October Flourishes

A brief excursion around the garden today offered a few unexpected finds, the first being a nearly spent blossom from the Hedychium coronarium (Ginger lily). I have been mistakenly referring to this as wild ginger, but ginger lily it is. This pass-along plant from a former neighbor has an exotic look and is deeply fragrant.

Hedychium coronarium (Ginger lily)

The Echinacea (Purple Coneflower) have been particularly satisfying this year. Although some of the plants have nearly dried up, others continue to produce fresh flowers.

Echinacea (Purple Coneflower)

Salvia guaranitica ‘Black and Blue’ has performed well this year. It was moved to this sunny spot from another area that was getting too shady. I attribute the extra rains to its colorful success.

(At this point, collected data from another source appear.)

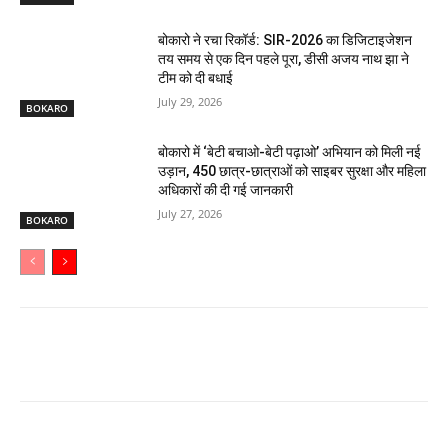
बोकारो ने रचा रिकॉर्ड: SIR-2026 का डिजिटाइजेशन
तय समय से एक दिन पहले पूरा, डीसी अजय नाथ झा ने
टीम को दी बधाई
July 29, 2026
BOKARO
बोकारो में ‘बेटी बचाओ-बेटी पढ़ाओ’ अभियान को मिली नई
उड़ान, 450 छात्र-छात्राओं को साइबर सुरक्षा और महिला
अधिकारों की दी गई जानकारी
July 27, 2026
BOKARO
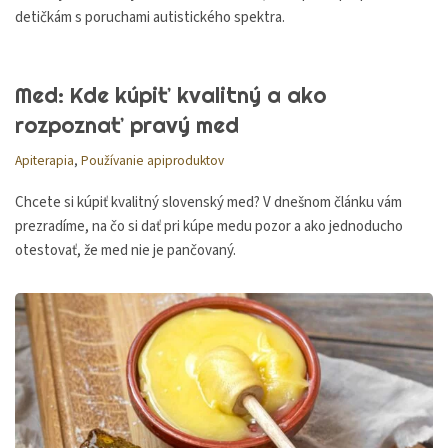
detičkám s poruchami autistického spektra.
Med: Kde kúpiť kvalitný a ako
rozpoznať pravý med
Apiterapia
,
Používanie apiproduktov
Chcete si kúpiť kvalitný slovenský med? V dnešnom článku vám
prezradíme, na čo si dať pri kúpe medu pozor a ako jednoducho
otestovať, že med nie je pančovaný.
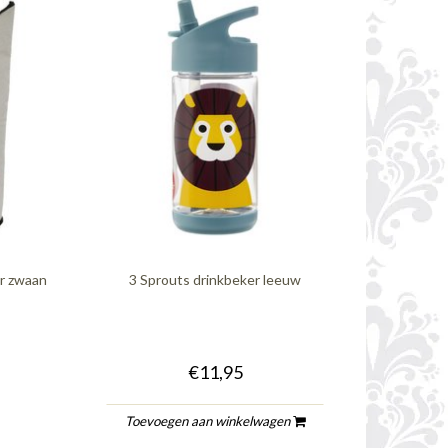
r zwaan
3 Sprouts drinkbeker leeuw
€11,95
Toevoegen aan winkelwagen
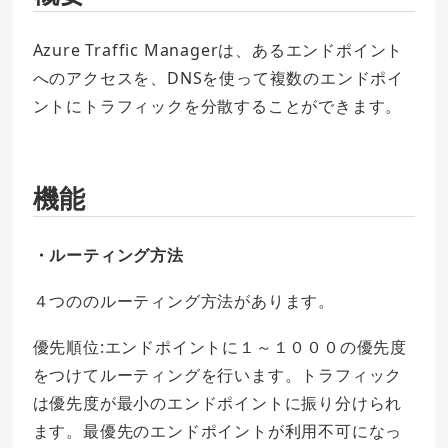
Azure Traffic Managerは、あるエンドポイント
へのアクセスを、DNSを使って複数のエンドポイ
ントにトラフィックを分散することができます。
機能
・ルーティング方法
４つののルーティング方法があります。
優先順位:エンドポイントに１～１０００の優先度
をつけてルーティングを行います。トラフィック
は優先度が最小のエンドポイントに振り分けられ
ます。最優先のエンドポイントが利用不可になっ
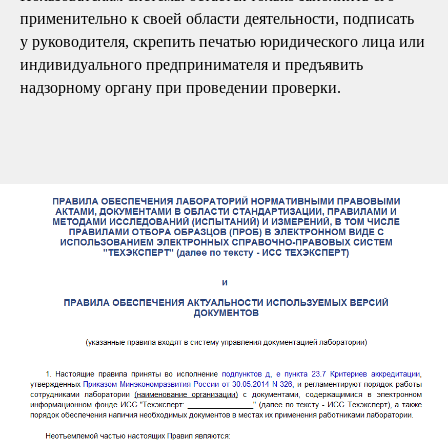
применительно к своей области деятельности, подписать
у руководителя, скрепить печатью юридического лица или
индивидуального предпринимателя и предъявить
надзорному органу при проведении проверки.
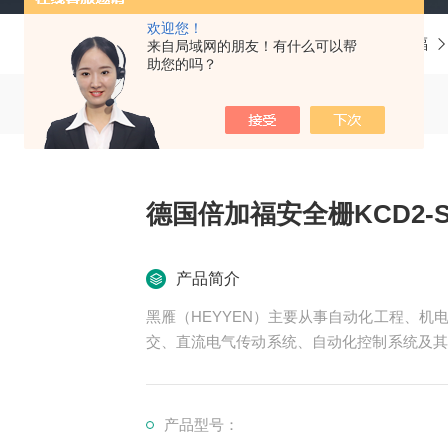
欢迎您！
当前位置：
首页
产品中心
德国P+F倍加福
来自局域网的朋友！有什么可以帮
助您的吗？
德国倍加福安全栅KCD2-S
产品简介
黑雁（HEYYEN）主要从事自动化工程、
交、直流电气传动系统、自动化控制系统及其
可为用户设计开发先进的自动化控制系统并直
服务行业涉及冶金、石油、化工、纺织、食品
领域。德国倍加福安全栅KCD2-STC-EX1现
产品型号：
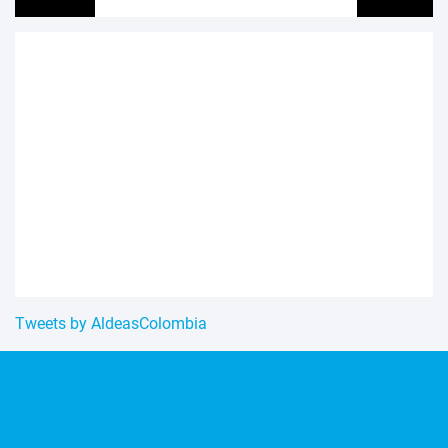
Tweets by AldeasColombia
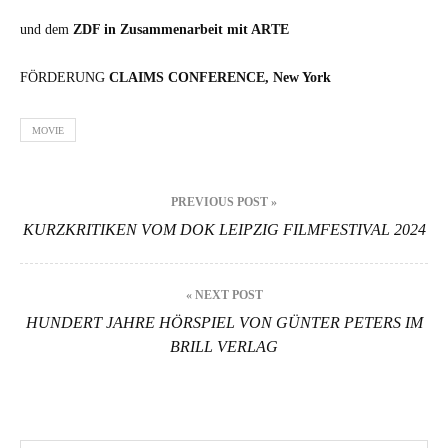
und dem
ZDF in Zusam­me­nar­beit mit ARTE
FÖRDERUNG
CLAIMS CONFERENCE, New York
MOVIE
Beitragsnavigation
PREVIOUS POST »
KURZKRITIKEN VOM DOK LEIPZIG FILMFESTIVAL 2024
« NEXT POST
HUNDERT JAHRE HÖRSPIEL VON GÜNTER PETERS IM
BRILL VERLAG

Salvia guaranitica 'Black and Blue'

Jackmanii Clematis is supposed to be one of the easiest clematises to grow, but this one has never had a memorable reblooming in the fall. This year’s rains have no doubt contributed.

Clematis 'Jackmanii'

Just beyond the Jackmanii, is the only ornamental grass in the garden. I fretted over the Muhlenbergia capillaris (Pink Muhly Grass) this summer, not realizing late summer and fall are when this airy pink grass is at its best. It is not in an ideal location to show it off, so perhaps it needs to be moved. Nearby is Perovskia atriplicifolia (Russian Sage), which was transplanted to this area this spring. It is now thriving in this sunny spot. Another late-season perennial, it has spires of  lavender, tubular flowers.